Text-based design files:
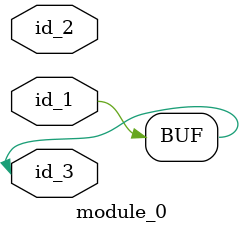
<source format=v>
module module_0 (
    id_1,
    id_2,
    id_3
);
  inout id_3;
  input id_2;
  input id_1;
  assign id_3[1'd0] = id_3;
  always @* begin
    id_3 = id_1;
  end
endmodule

</source>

What you should do:
Print each entry above verbatim, pictures left out.

Exercise solution:
<source format=v>
module module_0 (
    id_1,
    id_2,
    id_3
);
  inout id_3;
  input id_2;
  input id_1;
  assign id_3[1'd0] = id_3;
  always @* begin
    id_3 = id_1;
  end
endmodule

</source>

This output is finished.